If I have:
self.layer1 = torch.nn.Conv1d(in_channels=512, out_channels=512, kernel_size=1)
isn’t that equivalent to
self.layer1 = torch.nn.Linear(512, 512)
?
If I have:
self.layer1 = torch.nn.Conv1d(in_channels=512, out_channels=512, kernel_size=1)
isn’t that equivalent to
self.layer1 = torch.nn.Linear(512, 512)
?
Yes, should be the case:
# Setup
conv = torch.nn.Conv1d(in_channels=512, out_channels=512, kernel_size=1).double()
lin = torch.nn.Linear(512, 512).double()
# use same param values
with torch.no_grad():
lin.weight = nn.Parameter(conv.weight.squeeze(2))
lin.bias = nn.Parameter(conv.bias)
# forward
x = torch.randn(2, 512, 20).double()
out_conv = conv(x)
# permute for linear
x_lin = x.permute(0, 2, 1)
out_lin = lin(x_lin)
# check forward output
print(torch.allclose(out_lin.permute(0, 2, 1), out_conv))
> True
print((out_lin.permute(0, 2, 1) - out_conv).abs().max())
> tensor(1.2212e-15, dtype=torch.float64, grad_fn=<MaxBackward1>)
# check backward
out_conv.mean().backward()
out_lin.mean().backward()
print(torch.allclose(conv.weight.grad.squeeze(2), lin.weight.grad))
> True
print(torch.allclose(conv.bias.grad, lin.bias.grad))
> True
Thanks so much. So there’s literally no difference, not even in terms of computation?
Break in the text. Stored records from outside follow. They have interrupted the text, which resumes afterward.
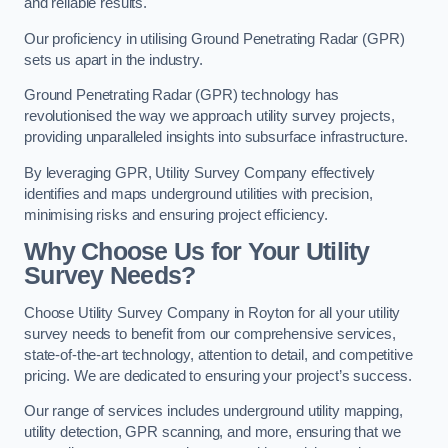
and reliable results.
Our proficiency in utilising Ground Penetrating Radar (GPR)
sets us apart in the industry.
Ground Penetrating Radar (GPR) technology has
revolutionised the way we approach utility survey projects,
providing unparalleled insights into subsurface infrastructure.
By leveraging GPR, Utility Survey Company effectively
identifies and maps underground utilities with precision,
minimising risks and ensuring project efficiency.
Why Choose Us for Your Utility
Survey Needs?
Choose Utility Survey Company in Royton for all your utility
survey needs to benefit from our comprehensive services,
state-of-the-art technology, attention to detail, and competitive
pricing. We are dedicated to ensuring your project’s success.
Our range of services includes underground utility mapping,
utility detection, GPR scanning, and more, ensuring that we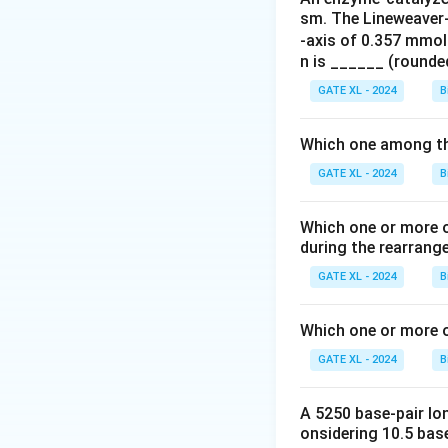
sm. The Lineweaver-B
- (A) Citrate synt
-axis of 0.357 mmol
- (B) Fumarase: Th
n is ______ (rounded
- (C) Monoamine o
GATE XL - 2024
B
- (D) Succinate d
the outer membra
Which one among the
Step 3: Conclusi
GATE XL - 2024
B
The correct enzym
Which one or more o
during the rearrang
Download Solutio
GATE XL - 2024
B
Which one or more o
GATE XL - 2024
B
A 5250 base-pair lo
onsidering 10.5 base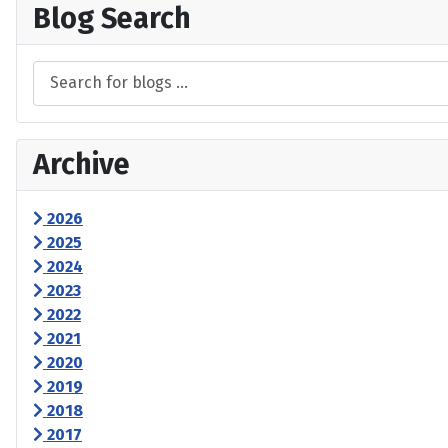
Blog Search
Archive
2026
2025
2024
2023
2022
2021
2020
2019
2018
2017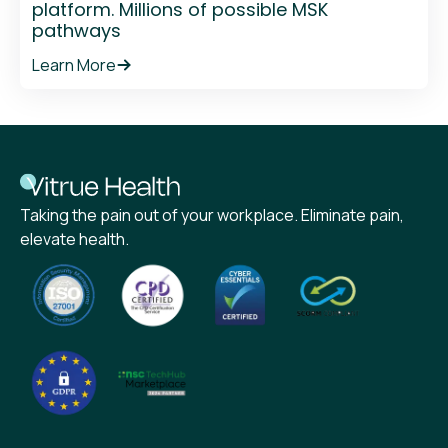
platform. Millions of possible MSK
pathways
Learn More
Taking the pain out of your workplace. Eliminate pain,
elevate health.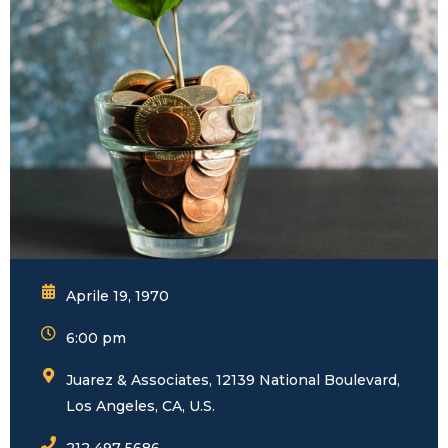
Aprile 19, 1970
6:00 pm
Juarez & Associates, 12139 National Boulevard,
Los Angeles, CA, U.S.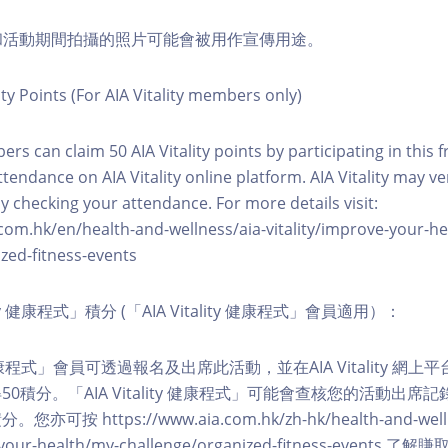
程和活動期間拍攝的照片可能會被用作宣傳用途。
ity Points (For AIA Vitality members only)
ers can claim 50 AIA Vitality points by participating in this 
ttendance on AIA Vitality online platform. AIA Vitality may ve
y checking your attendance. For more details visit:
com.hk/en/health-and-wellness/aia-vitality/improve-your-h
zed-fitness-events
lity 健康程式」積分 (「AIA Vitality 健康程式」會員適用）：
ity 健康程式」會員可透過報名及出席此活動，並在AIA Vitality 
0積分。「AIA Vitality 健康程式」可能會查核您的活動出席
按 https://www.aia.com.hk/zh-hk/health-and-welln
ve-your-health/my-challenge/organized-fitness-events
There is most likely a difference in computation in particular if you are using CUDA operations. E.g. convolutions would be dispatched to cudnn, if you are using an NVIDIA GPU, which could internally call into cublas (same as in the linear layer), but isn’t guaranteed.
I don’t know, which methods are exactly called on the CPU.
For my code snippet the convolution would use cudnn::cnn::implicit_convolve_dgemm
, while the linear layer would call into volta_dgemm_128x64_tn
.